The exhibition, which is set to run from June 6 to October 11, 2026, will be titled “Van Gogh’s Sunflowers: A Symphony in Blue and Yellow”. It will feature the PAM’s Sunflowers (1889), with its distinct turquoise background, and the artist’s original iteration of the subject Sunflowers (1888), with the better-known yellow background.

The exhibition is part of an ongoing collaboration between the two institutions. The PAM loaned its Sunflowers to the National Gallery last year for an show, marking the first time the work had left the museum since its acquisition in 1963. The National Gallery Sunflowers, which it acquired in 1924, has only traveled abroad four times.

A PAM spokesperson told TAN that the exhibition “will bring together two Sunflower paintings, considering how the artist used color and brushwork to different expressive effects.”

At the National Gallery exhibition, titled “Van Gogh: Poets and Lovers”, the two paintings hung in a triptych arrangement with the artist’s 1889 portrait Lullaby: Madame Augustine Roulin Rocking a Cradle (La Berceuse), now owned by the Museum of Fine Arts, Boston, hanging the middle. The display was one that was originally conceived of by van Gogh, according to the National Gallery.

Ahead of that exhibition, the PAM Sunflowers was reframed, ditching an ornate frame that it had likely had for a century, according to TAN. The museum opted for a simpler frame similar to the one the National Gallery had put on its Sunflowers in 1999.

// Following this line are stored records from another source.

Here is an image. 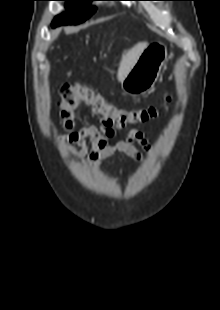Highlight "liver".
<instances>
[{
  "mask_svg": "<svg viewBox=\"0 0 220 310\" xmlns=\"http://www.w3.org/2000/svg\"><path fill=\"white\" fill-rule=\"evenodd\" d=\"M147 45V42H139L122 55L117 73V79L120 82H122L131 71Z\"/></svg>",
  "mask_w": 220,
  "mask_h": 310,
  "instance_id": "liver-1",
  "label": "liver"
}]
</instances>
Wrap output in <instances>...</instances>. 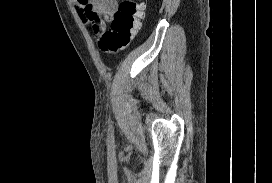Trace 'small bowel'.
<instances>
[{
  "instance_id": "obj_1",
  "label": "small bowel",
  "mask_w": 272,
  "mask_h": 183,
  "mask_svg": "<svg viewBox=\"0 0 272 183\" xmlns=\"http://www.w3.org/2000/svg\"><path fill=\"white\" fill-rule=\"evenodd\" d=\"M81 18L91 25L96 34L106 29L117 11V0H76Z\"/></svg>"
}]
</instances>
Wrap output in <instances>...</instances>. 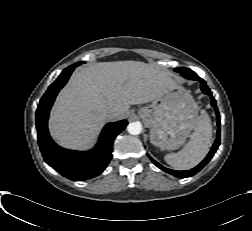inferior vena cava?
I'll use <instances>...</instances> for the list:
<instances>
[{"label": "inferior vena cava", "mask_w": 252, "mask_h": 231, "mask_svg": "<svg viewBox=\"0 0 252 231\" xmlns=\"http://www.w3.org/2000/svg\"><path fill=\"white\" fill-rule=\"evenodd\" d=\"M106 113L108 116H114L116 114V111L114 109H108Z\"/></svg>", "instance_id": "obj_1"}]
</instances>
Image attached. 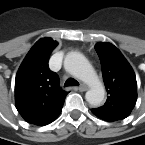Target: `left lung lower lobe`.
<instances>
[{"label": "left lung lower lobe", "mask_w": 145, "mask_h": 145, "mask_svg": "<svg viewBox=\"0 0 145 145\" xmlns=\"http://www.w3.org/2000/svg\"><path fill=\"white\" fill-rule=\"evenodd\" d=\"M97 116V115H96ZM99 117V116H98ZM101 119H103V120H106V121H111V120H109V119H106V118H103V117H100Z\"/></svg>", "instance_id": "0a47b994"}]
</instances>
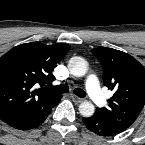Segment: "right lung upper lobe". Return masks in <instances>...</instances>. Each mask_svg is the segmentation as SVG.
<instances>
[{
  "instance_id": "obj_1",
  "label": "right lung upper lobe",
  "mask_w": 145,
  "mask_h": 145,
  "mask_svg": "<svg viewBox=\"0 0 145 145\" xmlns=\"http://www.w3.org/2000/svg\"><path fill=\"white\" fill-rule=\"evenodd\" d=\"M69 50L63 43L47 46L30 42L4 54L0 58V118L7 121L39 110L59 97L44 86L55 80L51 72Z\"/></svg>"
}]
</instances>
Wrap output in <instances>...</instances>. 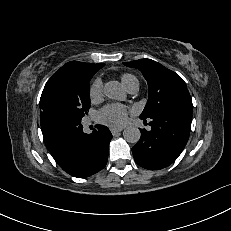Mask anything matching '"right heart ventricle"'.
I'll return each mask as SVG.
<instances>
[{
  "label": "right heart ventricle",
  "instance_id": "right-heart-ventricle-1",
  "mask_svg": "<svg viewBox=\"0 0 231 231\" xmlns=\"http://www.w3.org/2000/svg\"><path fill=\"white\" fill-rule=\"evenodd\" d=\"M121 81L123 85L128 88L132 83L136 82L137 79L135 76L129 73H125L121 76Z\"/></svg>",
  "mask_w": 231,
  "mask_h": 231
}]
</instances>
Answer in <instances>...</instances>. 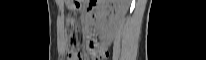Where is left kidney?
I'll use <instances>...</instances> for the list:
<instances>
[{"mask_svg": "<svg viewBox=\"0 0 206 60\" xmlns=\"http://www.w3.org/2000/svg\"><path fill=\"white\" fill-rule=\"evenodd\" d=\"M110 0H99L97 8V18H98V28L101 39L109 44L112 41L114 29L118 24L120 18L127 11V2L125 0H116L118 3L116 12L113 16L107 19L108 16V6Z\"/></svg>", "mask_w": 206, "mask_h": 60, "instance_id": "1", "label": "left kidney"}]
</instances>
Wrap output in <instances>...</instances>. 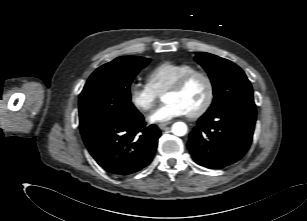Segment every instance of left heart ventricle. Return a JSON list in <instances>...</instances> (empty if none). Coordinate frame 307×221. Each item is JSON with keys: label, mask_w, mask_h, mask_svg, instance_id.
I'll list each match as a JSON object with an SVG mask.
<instances>
[{"label": "left heart ventricle", "mask_w": 307, "mask_h": 221, "mask_svg": "<svg viewBox=\"0 0 307 221\" xmlns=\"http://www.w3.org/2000/svg\"><path fill=\"white\" fill-rule=\"evenodd\" d=\"M206 96L207 84L205 80L202 77H195L182 91L166 93L164 100L165 102H177L185 109L186 113H191L201 107Z\"/></svg>", "instance_id": "1"}]
</instances>
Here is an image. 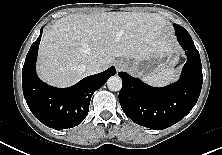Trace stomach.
Segmentation results:
<instances>
[{"label":"stomach","instance_id":"1","mask_svg":"<svg viewBox=\"0 0 222 155\" xmlns=\"http://www.w3.org/2000/svg\"><path fill=\"white\" fill-rule=\"evenodd\" d=\"M178 58L179 49L163 28L162 34L158 37L155 46L148 56L140 60H128L125 66L131 73L145 77L165 68L175 66Z\"/></svg>","mask_w":222,"mask_h":155}]
</instances>
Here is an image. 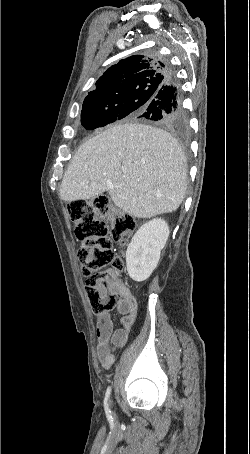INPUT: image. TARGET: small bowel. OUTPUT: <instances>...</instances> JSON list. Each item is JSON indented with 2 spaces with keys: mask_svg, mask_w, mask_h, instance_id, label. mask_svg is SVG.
Returning a JSON list of instances; mask_svg holds the SVG:
<instances>
[{
  "mask_svg": "<svg viewBox=\"0 0 250 454\" xmlns=\"http://www.w3.org/2000/svg\"><path fill=\"white\" fill-rule=\"evenodd\" d=\"M120 296L121 300L117 306L118 312L122 315L120 328L114 330L109 312L102 313L96 323L97 356L105 368H109L114 363V351L127 343L130 330L136 320L137 301L124 284H121Z\"/></svg>",
  "mask_w": 250,
  "mask_h": 454,
  "instance_id": "c3829d8e",
  "label": "small bowel"
}]
</instances>
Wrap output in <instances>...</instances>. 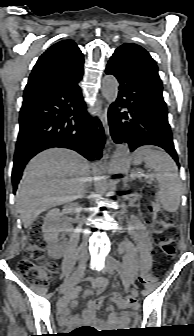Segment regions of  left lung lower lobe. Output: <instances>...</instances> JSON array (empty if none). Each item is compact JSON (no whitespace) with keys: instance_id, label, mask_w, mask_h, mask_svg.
Listing matches in <instances>:
<instances>
[{"instance_id":"0a47b994","label":"left lung lower lobe","mask_w":194,"mask_h":336,"mask_svg":"<svg viewBox=\"0 0 194 336\" xmlns=\"http://www.w3.org/2000/svg\"><path fill=\"white\" fill-rule=\"evenodd\" d=\"M106 74L114 75L119 81L118 98L108 111L113 140L126 142L131 151L143 145L159 146L178 164L162 89L126 50L114 52ZM118 107L126 111L119 113Z\"/></svg>"}]
</instances>
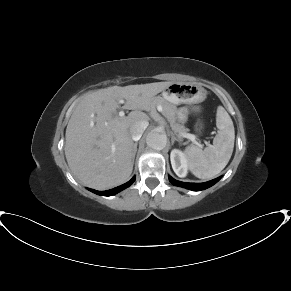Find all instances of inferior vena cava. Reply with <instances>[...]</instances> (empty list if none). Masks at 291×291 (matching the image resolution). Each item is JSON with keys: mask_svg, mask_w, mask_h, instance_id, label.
I'll use <instances>...</instances> for the list:
<instances>
[{"mask_svg": "<svg viewBox=\"0 0 291 291\" xmlns=\"http://www.w3.org/2000/svg\"><path fill=\"white\" fill-rule=\"evenodd\" d=\"M147 126H148V121H139L131 125L129 131H130L132 140L138 141L141 138Z\"/></svg>", "mask_w": 291, "mask_h": 291, "instance_id": "obj_1", "label": "inferior vena cava"}]
</instances>
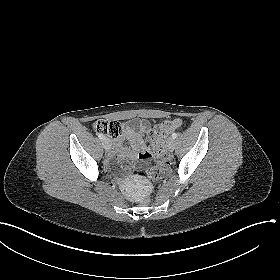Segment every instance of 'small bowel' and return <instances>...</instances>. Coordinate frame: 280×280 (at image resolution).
Here are the masks:
<instances>
[{"mask_svg": "<svg viewBox=\"0 0 280 280\" xmlns=\"http://www.w3.org/2000/svg\"><path fill=\"white\" fill-rule=\"evenodd\" d=\"M150 129L149 121L135 119L127 122L122 128L121 135L113 140V148L107 154L109 162L117 158L123 163L143 165L150 158L146 134ZM125 139L130 140V147L124 145Z\"/></svg>", "mask_w": 280, "mask_h": 280, "instance_id": "obj_1", "label": "small bowel"}]
</instances>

The news of the PAM exhibition comes days after the museum’s director was terminated for “cause” by the museum’s board of trustees, according to a report by Philadelphia Magazine. Though it is not entirely clear what that cause was, it has been widely reported that the decision was likely related to the museum’s controversial rebranding, which include a new identity and a name change: the Philadelphia Museum of Art would now be known as the Philadelphia Art Museum.